On the Mechanism for the Extremely Efficient Sensitization of Yb3+ Luminescence in CsPbCl3 Nanocrystals

摘要： Rare earth (RE3+) doped inorganic CsPbX3 (X=Cl or Cl/Br) nanocrystals have been presented as promising materials for applications in solar-energy-conversion technology. An extremely efficient sensitization of Yb3+ luminescence in CsPbCl3 nanoparticles (NCs) was very recently demonstrated where quantum cutting is responsible for photoluminescence quantum yields over 100% (T. J. Milstein, et al., Nano Letters 2018, 18, 3792). In the present work, based on cubic phase of inorganic perovskite, we seek atom-level-insight into the basic mechanisms behind these observations in order to boost the further development of RE3+ doped CsPbX3 NCs for optoelectronics. In our calculations of cubic crystal structure, we do not find any energy level formed in the middle of the band gap, which disfavors a mechanism of step-wise energy transfer from the perovskite host to two Yb3+ ions.
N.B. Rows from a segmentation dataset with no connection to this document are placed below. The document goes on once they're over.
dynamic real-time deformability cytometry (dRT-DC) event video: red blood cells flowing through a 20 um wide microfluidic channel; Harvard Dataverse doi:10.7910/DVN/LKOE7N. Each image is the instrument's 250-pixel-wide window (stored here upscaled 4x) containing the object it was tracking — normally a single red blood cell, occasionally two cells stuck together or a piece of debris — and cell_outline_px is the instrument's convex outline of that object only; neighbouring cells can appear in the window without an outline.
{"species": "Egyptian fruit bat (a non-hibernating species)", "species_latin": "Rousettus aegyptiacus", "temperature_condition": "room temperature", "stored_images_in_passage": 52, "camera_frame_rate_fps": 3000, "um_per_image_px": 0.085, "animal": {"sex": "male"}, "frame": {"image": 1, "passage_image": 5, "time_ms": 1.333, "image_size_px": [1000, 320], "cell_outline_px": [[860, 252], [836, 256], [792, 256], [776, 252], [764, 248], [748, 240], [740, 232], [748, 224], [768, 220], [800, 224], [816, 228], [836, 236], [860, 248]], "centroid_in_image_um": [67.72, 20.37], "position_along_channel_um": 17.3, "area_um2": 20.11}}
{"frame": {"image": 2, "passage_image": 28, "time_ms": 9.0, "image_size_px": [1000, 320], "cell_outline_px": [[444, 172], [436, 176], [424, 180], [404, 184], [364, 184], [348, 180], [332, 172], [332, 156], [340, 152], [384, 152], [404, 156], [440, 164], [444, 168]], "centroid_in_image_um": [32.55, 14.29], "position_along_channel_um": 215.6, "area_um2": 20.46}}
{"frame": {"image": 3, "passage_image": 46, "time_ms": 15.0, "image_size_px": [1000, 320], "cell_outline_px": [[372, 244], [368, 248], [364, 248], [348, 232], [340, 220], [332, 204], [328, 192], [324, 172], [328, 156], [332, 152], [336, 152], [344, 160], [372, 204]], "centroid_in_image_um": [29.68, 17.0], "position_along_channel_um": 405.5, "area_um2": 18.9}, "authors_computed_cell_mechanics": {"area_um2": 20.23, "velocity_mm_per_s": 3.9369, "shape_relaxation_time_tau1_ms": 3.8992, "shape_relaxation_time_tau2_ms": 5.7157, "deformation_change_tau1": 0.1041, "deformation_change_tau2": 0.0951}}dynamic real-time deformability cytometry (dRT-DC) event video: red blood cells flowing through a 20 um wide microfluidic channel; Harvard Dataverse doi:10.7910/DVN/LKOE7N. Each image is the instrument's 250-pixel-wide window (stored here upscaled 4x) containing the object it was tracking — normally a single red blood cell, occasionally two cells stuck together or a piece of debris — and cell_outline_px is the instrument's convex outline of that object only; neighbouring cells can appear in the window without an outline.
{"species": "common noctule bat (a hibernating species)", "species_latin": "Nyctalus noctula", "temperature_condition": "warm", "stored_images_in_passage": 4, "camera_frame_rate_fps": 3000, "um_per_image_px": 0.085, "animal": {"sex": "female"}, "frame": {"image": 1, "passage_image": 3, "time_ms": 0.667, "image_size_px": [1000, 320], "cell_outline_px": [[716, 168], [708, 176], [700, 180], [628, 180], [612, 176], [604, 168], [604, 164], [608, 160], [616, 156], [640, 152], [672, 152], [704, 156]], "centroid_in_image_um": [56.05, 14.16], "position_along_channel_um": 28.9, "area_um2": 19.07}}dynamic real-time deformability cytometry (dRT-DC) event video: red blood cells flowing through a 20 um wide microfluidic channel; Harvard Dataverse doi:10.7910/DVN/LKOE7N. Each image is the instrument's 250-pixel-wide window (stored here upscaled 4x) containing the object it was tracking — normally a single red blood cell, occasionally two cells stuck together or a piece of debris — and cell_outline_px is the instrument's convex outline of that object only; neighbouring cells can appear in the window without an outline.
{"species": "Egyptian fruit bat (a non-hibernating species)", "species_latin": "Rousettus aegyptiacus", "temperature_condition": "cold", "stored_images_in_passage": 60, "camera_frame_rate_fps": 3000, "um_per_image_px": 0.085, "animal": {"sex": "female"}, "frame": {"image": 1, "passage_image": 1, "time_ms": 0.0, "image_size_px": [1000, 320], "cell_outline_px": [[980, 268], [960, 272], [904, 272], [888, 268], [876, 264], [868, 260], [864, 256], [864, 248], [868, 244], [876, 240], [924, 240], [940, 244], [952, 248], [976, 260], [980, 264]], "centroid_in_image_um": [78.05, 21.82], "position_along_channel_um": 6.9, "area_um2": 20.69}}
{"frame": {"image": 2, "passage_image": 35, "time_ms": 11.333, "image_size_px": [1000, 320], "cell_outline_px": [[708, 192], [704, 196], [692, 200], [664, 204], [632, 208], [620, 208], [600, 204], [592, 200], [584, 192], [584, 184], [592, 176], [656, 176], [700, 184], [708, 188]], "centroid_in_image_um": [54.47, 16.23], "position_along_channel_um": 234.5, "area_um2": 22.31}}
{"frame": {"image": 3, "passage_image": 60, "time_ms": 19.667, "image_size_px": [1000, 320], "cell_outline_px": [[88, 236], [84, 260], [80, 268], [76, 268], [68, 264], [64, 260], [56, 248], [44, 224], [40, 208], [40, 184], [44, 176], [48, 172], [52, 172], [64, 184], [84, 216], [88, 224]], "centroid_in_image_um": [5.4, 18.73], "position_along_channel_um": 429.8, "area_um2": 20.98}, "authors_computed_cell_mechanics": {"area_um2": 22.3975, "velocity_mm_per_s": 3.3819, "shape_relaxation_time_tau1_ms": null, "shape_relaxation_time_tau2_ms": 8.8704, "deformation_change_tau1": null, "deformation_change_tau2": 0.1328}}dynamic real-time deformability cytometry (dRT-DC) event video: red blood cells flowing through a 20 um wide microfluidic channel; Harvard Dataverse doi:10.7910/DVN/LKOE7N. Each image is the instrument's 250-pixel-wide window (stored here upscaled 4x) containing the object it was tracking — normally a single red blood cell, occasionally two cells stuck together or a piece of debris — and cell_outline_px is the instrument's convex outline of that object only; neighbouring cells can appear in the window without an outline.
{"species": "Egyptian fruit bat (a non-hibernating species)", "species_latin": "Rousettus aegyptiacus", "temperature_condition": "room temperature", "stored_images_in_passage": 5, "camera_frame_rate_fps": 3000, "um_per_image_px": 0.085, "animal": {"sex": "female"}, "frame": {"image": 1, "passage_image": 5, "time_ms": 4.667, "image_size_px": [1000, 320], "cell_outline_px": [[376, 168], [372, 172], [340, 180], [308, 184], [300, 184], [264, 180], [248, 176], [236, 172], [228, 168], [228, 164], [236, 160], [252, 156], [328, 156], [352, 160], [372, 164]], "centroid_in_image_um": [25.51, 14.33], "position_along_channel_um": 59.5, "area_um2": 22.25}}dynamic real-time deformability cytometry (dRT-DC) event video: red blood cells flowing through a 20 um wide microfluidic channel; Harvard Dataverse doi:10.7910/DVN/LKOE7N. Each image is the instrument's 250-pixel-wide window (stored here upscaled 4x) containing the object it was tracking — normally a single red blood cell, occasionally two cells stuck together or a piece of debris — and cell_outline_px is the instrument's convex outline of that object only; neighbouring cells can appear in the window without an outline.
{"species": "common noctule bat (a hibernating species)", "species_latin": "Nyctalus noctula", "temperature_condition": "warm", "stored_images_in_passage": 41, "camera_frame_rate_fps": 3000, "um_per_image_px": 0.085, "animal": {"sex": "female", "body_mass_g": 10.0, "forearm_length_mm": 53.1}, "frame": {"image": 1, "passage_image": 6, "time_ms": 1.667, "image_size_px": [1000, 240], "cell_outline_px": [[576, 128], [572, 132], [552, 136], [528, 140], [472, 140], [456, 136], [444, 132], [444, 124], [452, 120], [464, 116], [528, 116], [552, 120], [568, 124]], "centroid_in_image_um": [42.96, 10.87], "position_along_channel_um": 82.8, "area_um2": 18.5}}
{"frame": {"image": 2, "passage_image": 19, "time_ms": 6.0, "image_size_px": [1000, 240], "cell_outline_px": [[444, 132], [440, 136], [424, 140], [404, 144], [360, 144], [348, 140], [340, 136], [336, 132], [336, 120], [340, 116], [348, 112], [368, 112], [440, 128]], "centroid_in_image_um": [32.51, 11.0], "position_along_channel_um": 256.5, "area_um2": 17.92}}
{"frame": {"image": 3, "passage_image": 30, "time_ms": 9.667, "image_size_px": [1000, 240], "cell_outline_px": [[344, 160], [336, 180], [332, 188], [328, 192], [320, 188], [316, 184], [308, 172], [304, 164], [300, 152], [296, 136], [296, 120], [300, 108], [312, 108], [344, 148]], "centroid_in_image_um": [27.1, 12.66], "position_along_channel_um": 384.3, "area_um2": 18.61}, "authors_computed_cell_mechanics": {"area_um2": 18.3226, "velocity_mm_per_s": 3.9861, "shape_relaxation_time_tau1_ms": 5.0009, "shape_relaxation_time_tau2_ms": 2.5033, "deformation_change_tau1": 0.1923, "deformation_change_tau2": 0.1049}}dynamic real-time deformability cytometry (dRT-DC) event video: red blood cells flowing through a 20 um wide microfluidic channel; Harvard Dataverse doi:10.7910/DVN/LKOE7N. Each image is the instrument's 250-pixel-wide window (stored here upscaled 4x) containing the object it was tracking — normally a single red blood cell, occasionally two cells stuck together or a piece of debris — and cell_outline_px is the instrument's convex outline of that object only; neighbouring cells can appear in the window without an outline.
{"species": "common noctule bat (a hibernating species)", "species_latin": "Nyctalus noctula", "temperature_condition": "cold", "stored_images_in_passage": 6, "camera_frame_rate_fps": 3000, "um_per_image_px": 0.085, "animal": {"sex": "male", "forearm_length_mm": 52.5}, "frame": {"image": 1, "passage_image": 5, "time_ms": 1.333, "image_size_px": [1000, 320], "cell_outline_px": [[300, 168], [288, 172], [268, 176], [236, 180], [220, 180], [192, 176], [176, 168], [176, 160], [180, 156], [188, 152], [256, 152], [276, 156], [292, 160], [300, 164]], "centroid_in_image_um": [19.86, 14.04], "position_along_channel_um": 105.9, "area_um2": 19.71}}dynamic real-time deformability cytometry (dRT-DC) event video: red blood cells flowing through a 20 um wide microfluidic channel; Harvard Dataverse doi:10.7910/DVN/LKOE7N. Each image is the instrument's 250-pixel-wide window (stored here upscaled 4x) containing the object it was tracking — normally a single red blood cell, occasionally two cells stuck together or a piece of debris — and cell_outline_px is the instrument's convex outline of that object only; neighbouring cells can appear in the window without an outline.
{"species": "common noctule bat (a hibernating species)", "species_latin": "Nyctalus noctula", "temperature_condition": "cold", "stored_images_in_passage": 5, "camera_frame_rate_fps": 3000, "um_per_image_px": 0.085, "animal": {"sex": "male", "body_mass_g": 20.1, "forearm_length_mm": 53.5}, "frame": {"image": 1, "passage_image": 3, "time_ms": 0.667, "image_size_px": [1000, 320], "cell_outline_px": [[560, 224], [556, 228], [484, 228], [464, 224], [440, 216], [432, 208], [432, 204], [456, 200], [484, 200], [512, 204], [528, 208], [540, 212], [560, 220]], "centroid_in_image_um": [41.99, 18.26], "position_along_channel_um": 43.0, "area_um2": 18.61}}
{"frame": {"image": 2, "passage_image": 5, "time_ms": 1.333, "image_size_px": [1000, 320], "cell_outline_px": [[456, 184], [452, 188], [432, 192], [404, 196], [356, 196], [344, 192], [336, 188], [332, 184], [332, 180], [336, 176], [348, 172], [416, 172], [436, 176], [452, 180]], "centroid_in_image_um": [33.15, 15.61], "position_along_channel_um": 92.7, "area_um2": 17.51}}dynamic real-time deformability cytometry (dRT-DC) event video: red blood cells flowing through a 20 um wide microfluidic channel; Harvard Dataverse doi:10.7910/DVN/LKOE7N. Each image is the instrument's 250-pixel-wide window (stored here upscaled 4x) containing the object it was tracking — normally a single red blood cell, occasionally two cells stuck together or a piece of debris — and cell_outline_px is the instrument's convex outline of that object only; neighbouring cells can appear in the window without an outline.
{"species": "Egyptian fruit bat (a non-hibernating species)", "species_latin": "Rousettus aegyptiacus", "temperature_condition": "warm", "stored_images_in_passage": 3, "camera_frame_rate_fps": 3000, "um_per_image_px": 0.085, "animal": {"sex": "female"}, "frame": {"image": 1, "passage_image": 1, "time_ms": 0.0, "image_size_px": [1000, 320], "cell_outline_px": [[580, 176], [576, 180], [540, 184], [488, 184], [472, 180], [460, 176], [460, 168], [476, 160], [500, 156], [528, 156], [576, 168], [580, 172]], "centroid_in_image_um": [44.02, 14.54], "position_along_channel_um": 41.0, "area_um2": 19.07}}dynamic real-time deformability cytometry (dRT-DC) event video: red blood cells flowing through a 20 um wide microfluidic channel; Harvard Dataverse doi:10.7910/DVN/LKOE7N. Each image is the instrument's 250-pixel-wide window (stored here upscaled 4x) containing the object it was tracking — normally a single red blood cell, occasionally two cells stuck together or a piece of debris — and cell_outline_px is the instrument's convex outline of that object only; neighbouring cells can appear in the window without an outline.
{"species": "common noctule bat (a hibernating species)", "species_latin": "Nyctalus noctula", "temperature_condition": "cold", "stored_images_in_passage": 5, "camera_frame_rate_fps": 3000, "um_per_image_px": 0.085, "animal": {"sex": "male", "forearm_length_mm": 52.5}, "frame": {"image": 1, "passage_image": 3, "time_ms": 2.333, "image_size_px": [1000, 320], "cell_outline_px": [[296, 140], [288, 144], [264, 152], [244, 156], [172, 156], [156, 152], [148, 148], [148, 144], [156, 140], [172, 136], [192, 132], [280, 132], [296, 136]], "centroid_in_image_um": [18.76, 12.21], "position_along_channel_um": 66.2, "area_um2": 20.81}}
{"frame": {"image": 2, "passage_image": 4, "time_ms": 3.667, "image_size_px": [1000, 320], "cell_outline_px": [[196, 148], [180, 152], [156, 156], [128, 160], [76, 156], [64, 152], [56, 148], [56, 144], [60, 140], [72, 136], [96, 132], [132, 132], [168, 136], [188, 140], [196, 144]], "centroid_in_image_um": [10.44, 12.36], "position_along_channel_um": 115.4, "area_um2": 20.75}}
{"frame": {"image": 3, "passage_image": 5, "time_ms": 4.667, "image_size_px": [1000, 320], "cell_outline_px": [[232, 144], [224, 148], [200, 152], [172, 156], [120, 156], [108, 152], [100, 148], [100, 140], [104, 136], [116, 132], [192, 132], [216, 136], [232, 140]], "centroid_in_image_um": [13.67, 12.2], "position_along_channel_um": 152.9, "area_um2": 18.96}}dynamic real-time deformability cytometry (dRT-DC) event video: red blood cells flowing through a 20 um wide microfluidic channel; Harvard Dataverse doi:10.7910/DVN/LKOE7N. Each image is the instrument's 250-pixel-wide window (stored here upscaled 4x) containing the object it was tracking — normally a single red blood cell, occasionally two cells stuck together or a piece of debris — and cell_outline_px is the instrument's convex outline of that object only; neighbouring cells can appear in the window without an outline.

Our work indicates that the configuration with 'right-angle' Yb3+-VPb-Yb3+ couple are most likely to form in Yb3+-doped CsPbCl3. Associated with this 'right-angle' couple, the 'right-angle' Pb atom with trapped excited states would localize the photogenerated electrons and could act as the energy donor in a quantum cutting process, which achieves simultaneous sensitization of two neighboring Yb3+ ions.